Assignment:
Using the entries below, show all lines with the string "Right".

Dataset records:
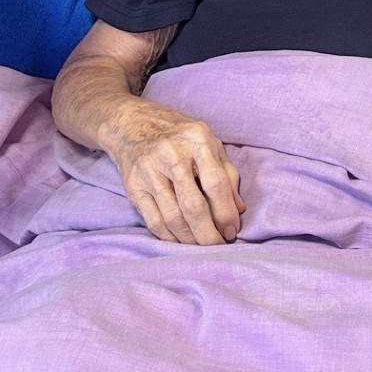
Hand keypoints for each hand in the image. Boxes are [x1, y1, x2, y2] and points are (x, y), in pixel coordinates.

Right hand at [104, 98, 244, 244]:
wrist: (133, 124)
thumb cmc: (180, 136)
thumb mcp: (209, 143)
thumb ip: (227, 174)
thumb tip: (239, 210)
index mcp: (197, 139)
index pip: (216, 183)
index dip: (225, 212)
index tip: (232, 231)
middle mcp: (171, 154)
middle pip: (192, 204)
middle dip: (208, 233)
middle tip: (218, 246)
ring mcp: (149, 170)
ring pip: (172, 217)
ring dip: (189, 239)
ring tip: (201, 247)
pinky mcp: (133, 186)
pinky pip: (153, 221)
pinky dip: (169, 237)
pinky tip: (181, 241)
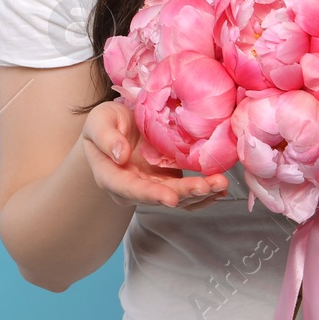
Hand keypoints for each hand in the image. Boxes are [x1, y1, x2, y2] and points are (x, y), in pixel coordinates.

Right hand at [80, 101, 228, 210]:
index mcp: (112, 177)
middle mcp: (134, 189)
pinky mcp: (168, 180)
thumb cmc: (105, 122)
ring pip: (177, 198)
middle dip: (184, 194)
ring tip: (220, 184)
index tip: (170, 198)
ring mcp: (153, 186)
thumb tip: (120, 155)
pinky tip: (220, 189)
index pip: (130, 189)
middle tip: (206, 187)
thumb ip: (105, 137)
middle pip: (159, 196)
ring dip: (200, 194)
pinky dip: (204, 194)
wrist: (117, 127)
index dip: (151, 195)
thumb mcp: (98, 121)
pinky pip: (186, 193)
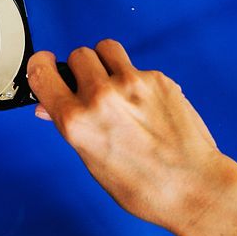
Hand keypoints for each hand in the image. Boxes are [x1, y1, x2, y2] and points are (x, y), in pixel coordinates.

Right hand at [27, 40, 236, 235]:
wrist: (195, 188)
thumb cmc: (145, 187)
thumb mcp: (93, 161)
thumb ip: (71, 127)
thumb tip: (50, 108)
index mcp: (76, 121)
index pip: (41, 71)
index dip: (41, 65)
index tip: (46, 65)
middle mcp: (100, 97)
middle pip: (78, 54)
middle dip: (81, 69)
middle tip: (90, 87)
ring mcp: (132, 83)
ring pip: (106, 48)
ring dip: (106, 62)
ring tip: (116, 84)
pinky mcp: (159, 79)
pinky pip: (138, 67)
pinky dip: (137, 81)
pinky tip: (147, 105)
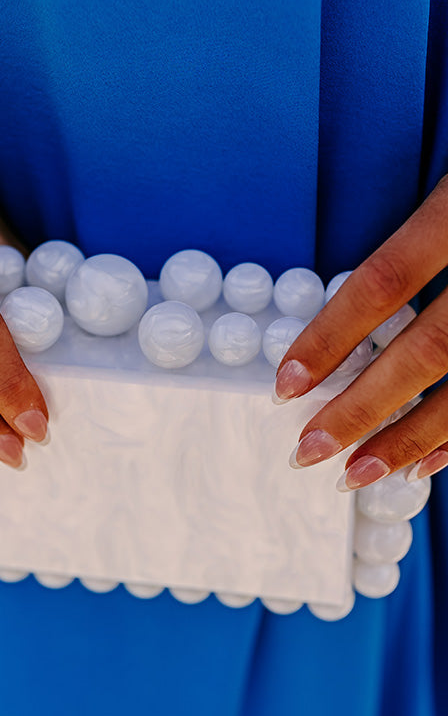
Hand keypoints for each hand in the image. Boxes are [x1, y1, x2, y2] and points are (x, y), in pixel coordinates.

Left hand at [274, 175, 447, 489]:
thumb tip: (352, 321)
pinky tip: (426, 462)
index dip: (331, 336)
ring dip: (412, 438)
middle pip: (427, 350)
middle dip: (363, 408)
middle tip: (309, 450)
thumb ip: (416, 242)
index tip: (288, 382)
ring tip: (358, 473)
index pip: (384, 282)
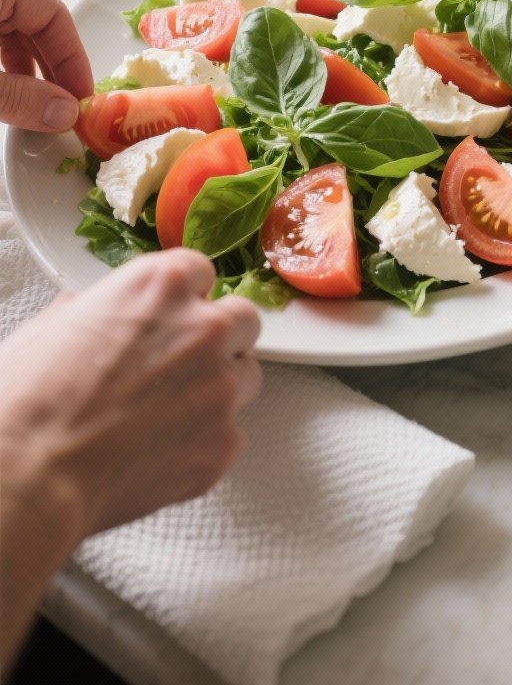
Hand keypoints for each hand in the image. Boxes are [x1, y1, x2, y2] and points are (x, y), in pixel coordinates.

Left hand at [0, 0, 92, 131]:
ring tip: (39, 108)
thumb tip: (64, 115)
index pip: (53, 14)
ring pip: (10, 32)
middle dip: (53, 69)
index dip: (73, 59)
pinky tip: (9, 93)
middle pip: (34, 23)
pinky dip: (3, 66)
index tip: (81, 100)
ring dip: (28, 70)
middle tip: (65, 111)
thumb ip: (17, 96)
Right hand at [0, 248, 261, 537]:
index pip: (202, 273)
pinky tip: (162, 451)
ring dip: (218, 389)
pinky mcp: (223, 443)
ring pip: (246, 377)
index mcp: (162, 285)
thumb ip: (99, 308)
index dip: (185, 298)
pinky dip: (204, 442)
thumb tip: (99, 312)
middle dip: (220, 338)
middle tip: (185, 363)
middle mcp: (203, 328)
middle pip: (243, 319)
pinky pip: (230, 434)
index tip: (175, 315)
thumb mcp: (55, 323)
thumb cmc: (29, 400)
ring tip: (171, 413)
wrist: (31, 472)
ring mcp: (220, 388)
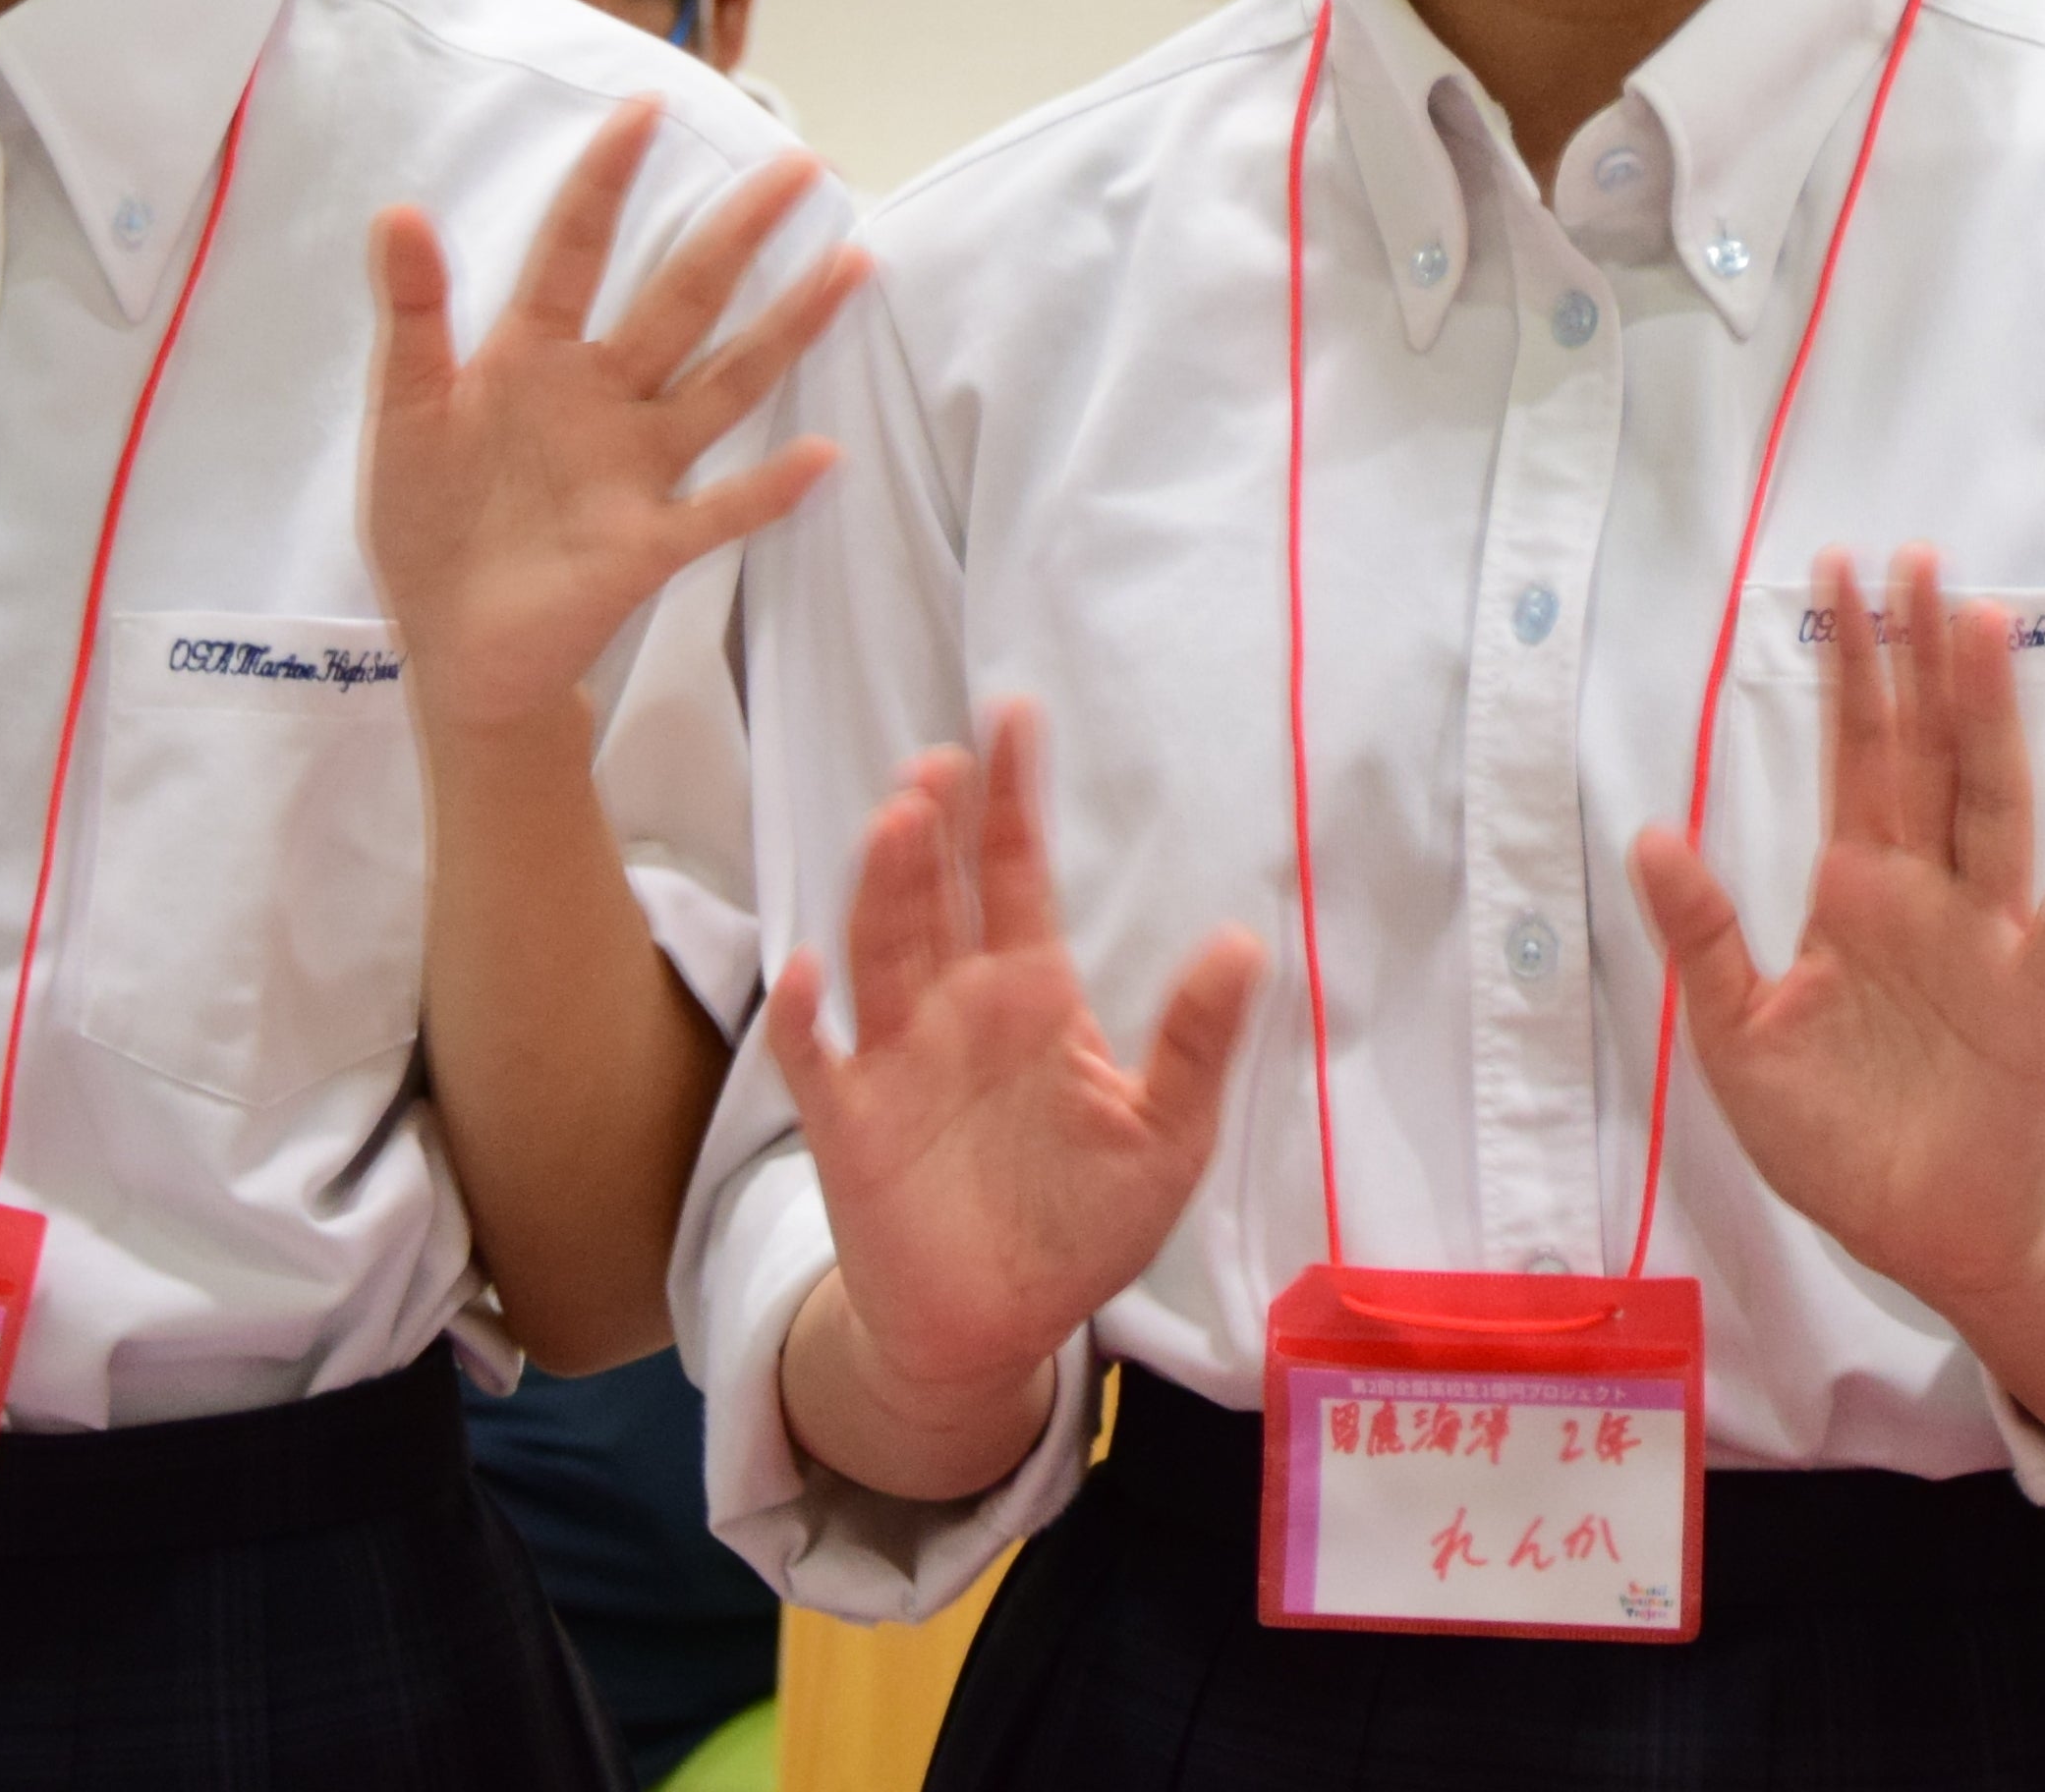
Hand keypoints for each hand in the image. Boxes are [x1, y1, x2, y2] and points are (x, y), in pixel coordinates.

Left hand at [363, 98, 870, 741]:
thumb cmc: (429, 519)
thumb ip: (410, 316)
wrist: (454, 647)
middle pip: (682, 299)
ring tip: (850, 264)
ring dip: (787, 329)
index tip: (645, 104)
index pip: (576, 250)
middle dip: (738, 232)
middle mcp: (603, 397)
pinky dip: (769, 487)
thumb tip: (398, 209)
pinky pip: (720, 510)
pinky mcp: (648, 543)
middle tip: (801, 165)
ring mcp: (635, 468)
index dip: (608, 180)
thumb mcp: (402, 412)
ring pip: (725, 384)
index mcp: (535, 356)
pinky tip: (821, 455)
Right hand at [771, 701, 1261, 1419]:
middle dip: (934, 826)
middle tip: (940, 763)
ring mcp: (894, 1058)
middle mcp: (955, 1006)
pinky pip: (815, 1058)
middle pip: (937, 894)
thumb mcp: (1166, 1137)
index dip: (1011, 800)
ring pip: (879, 951)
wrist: (999, 1328)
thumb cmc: (1081, 1222)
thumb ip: (1197, 1042)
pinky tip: (806, 970)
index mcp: (1032, 994)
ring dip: (883, 888)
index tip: (1014, 715)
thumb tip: (1243, 941)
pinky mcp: (849, 1124)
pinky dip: (800, 1015)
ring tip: (899, 822)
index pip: (1015, 873)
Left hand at [1627, 546, 2044, 1316]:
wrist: (1919, 1236)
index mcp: (1853, 892)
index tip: (1836, 572)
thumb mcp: (1738, 1040)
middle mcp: (1926, 893)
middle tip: (1914, 559)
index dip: (1846, 669)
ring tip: (1981, 629)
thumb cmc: (1833, 1135)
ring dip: (1988, 720)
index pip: (1851, 755)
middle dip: (1917, 659)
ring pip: (1991, 805)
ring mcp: (1987, 938)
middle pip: (1923, 753)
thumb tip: (1651, 830)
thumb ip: (1705, 936)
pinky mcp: (2038, 1000)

Answer box:
Right hand at [104, 98, 244, 244]:
Right hand at [80, 101, 228, 210]:
Right hand at [27, 40, 236, 235]:
Right hand at [0, 248, 261, 537]:
Right hand at [771, 701, 1261, 1419]:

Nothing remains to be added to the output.